• Text:
%%
Where's the compassion? President Bush has announced that he is in favour of a constitution amendment that bans gay marriage. As the AP report says, this is a majority priority for the fundamentalist Christian groups that Bush is so tightly linked to. The announcement could be seen as a ploy to create a major division between Bush and the likely Democratic candidate, Senator John Kerry, in the upcoming elections. But putting aside the cynical idea of this being a political manuever, it also represents one of the biggest set backs in civil rights ever. As Andrew Sullivan writes,
The president launched a war today against the civil rights of gay citizens and their families. And just as importantly, he launched a war to defile the most sacred document in the land.... [T]his president wants to drag the very founding document into his re-election campaign. He is proposing to remove civil rights from one group of American citizens - and do so in the Constitution itself.

Check out a small sampling of the many, many letters that Sullivan has received at his page.
Nick Confessore over the American Prospect's Tapped blog, looks at the polling numbers and why Bush needs to push this issue, as it is very obvious that public opinion is moving to the more progressive side. Soon, Confessore argues, the religious right will not be able to argue that they are the ones saving families and respecting the sanctity of marriage:
The opponents of this amendment will be pleading for tolerance, dignity, love, and compassion; for keeping existing families together and bringing new ones into being. It will be hard to look at these ordinary men and women and see them as a threat to marriage and family. Indeed, as this progresses, I think it will become increasingly hard to look at those who favor a federal marriage amendment and not see them as a threat to marriage and family.

A shift is occuring in the America, a change in the publicly understood definitions of "family" and "marriage", and Bush and his followers want to put a halt on that. They can't, and this amendment will not succeed -- the left will vote against, libertarians on the right will vote against it, and constitutional purists will vote against it. And Bush will find that the harder he pushes on this, the more he will lose support from the liberal hawks and the neocons, who may have supported his foreign policy, but will be disgusted by this show of bigotry and backward thinking.

Saturday, February 21, 2004

That's you, that is... In the early 90s, the British sketch show The Mary Whitehouse Experience featured a pair of elderly academics whose historical debates degenerated into inspired insults. Performed by Rob Newman and David Baddiel (who recently served as a Booker Prize judge), the History Today segments were the highlight of the show for me. Listen to or watch them here. You won't regret it.
%%
• Work to be completed: Can you write out the blog post word for word, from "Saturday, February 21, 2004" up to and including "won't regret it."?

• Stored data:
%%
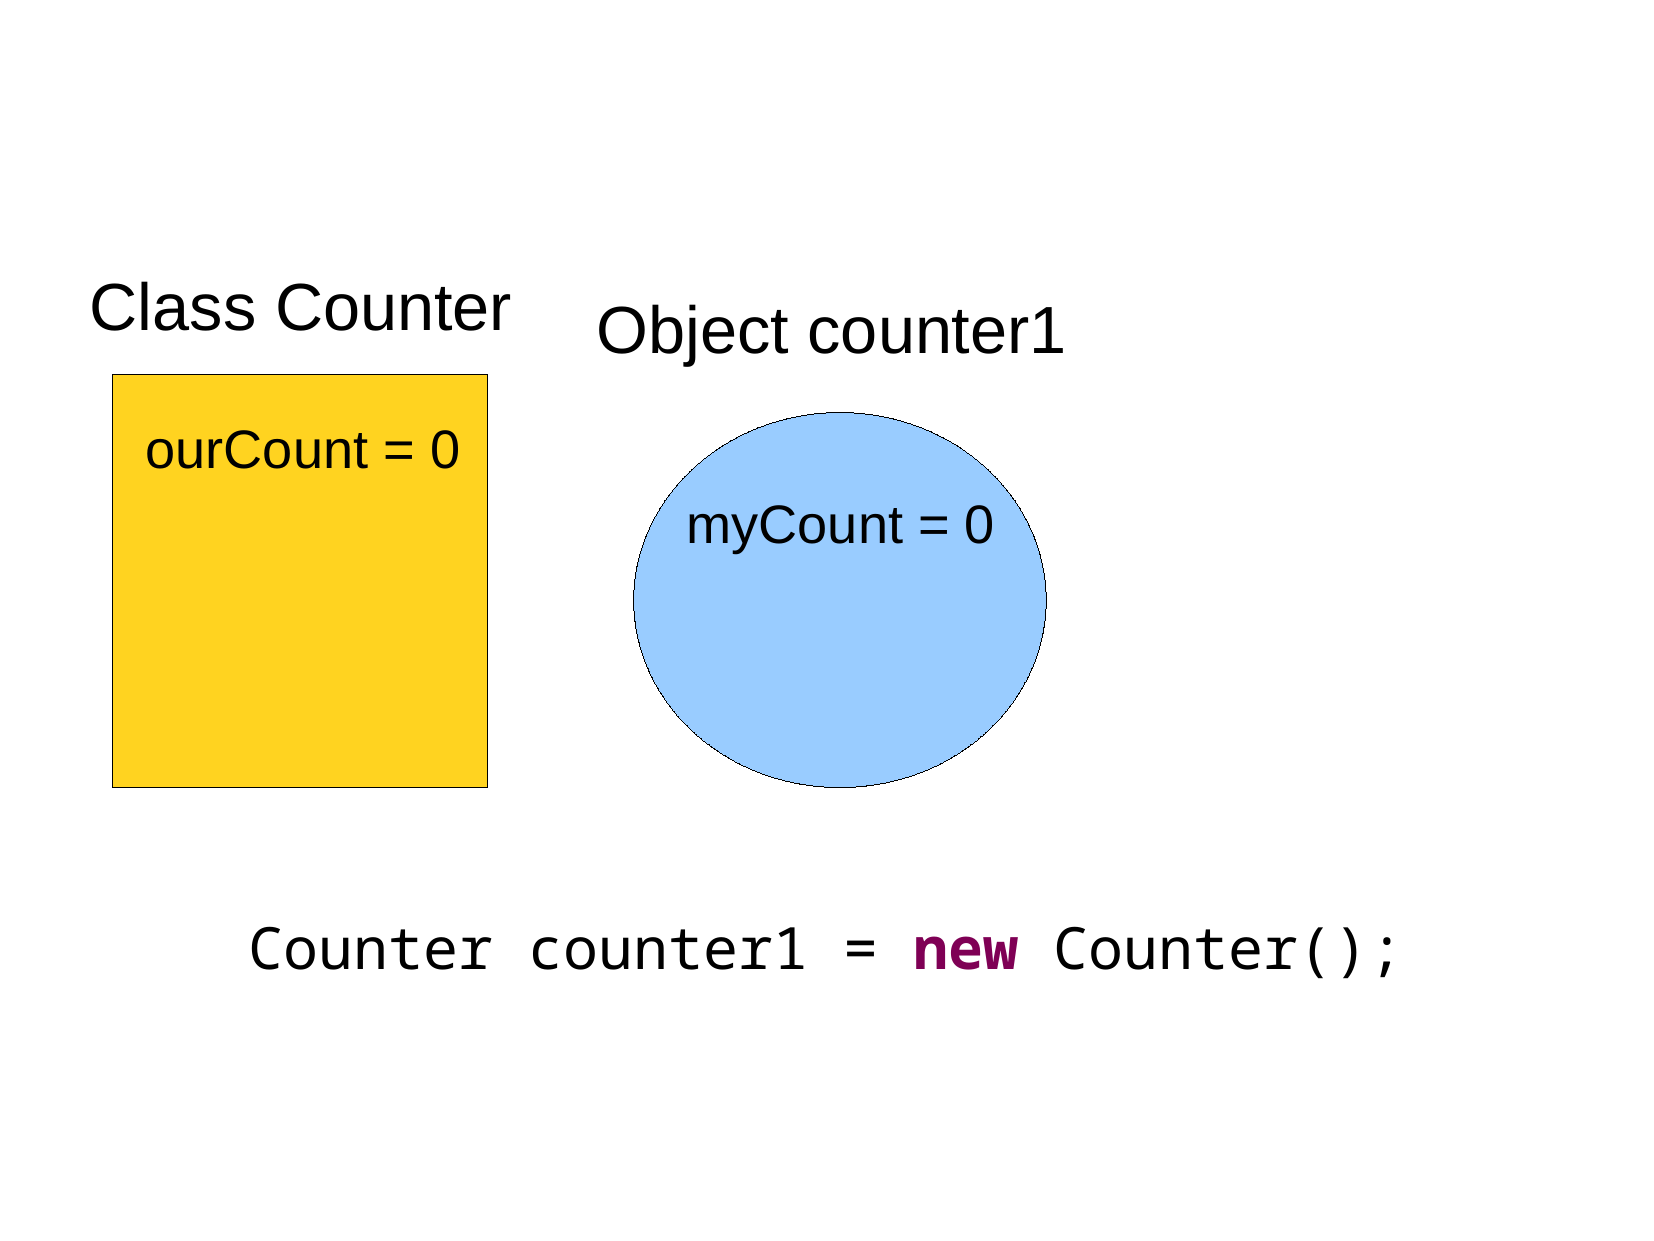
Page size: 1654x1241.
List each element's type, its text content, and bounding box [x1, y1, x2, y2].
%%
• Task response:
Saturday, February 21, 2004

That's you, that is... In the early 90s, the British sketch show The Mary Whitehouse Experience featured a pair of elderly academics whose historical debates degenerated into inspired insults. Performed by Rob Newman and David Baddiel (who recently served as a Booker Prize judge), the History Today segments were the highlight of the show for me. Listen to or watch them here. You won't regret it.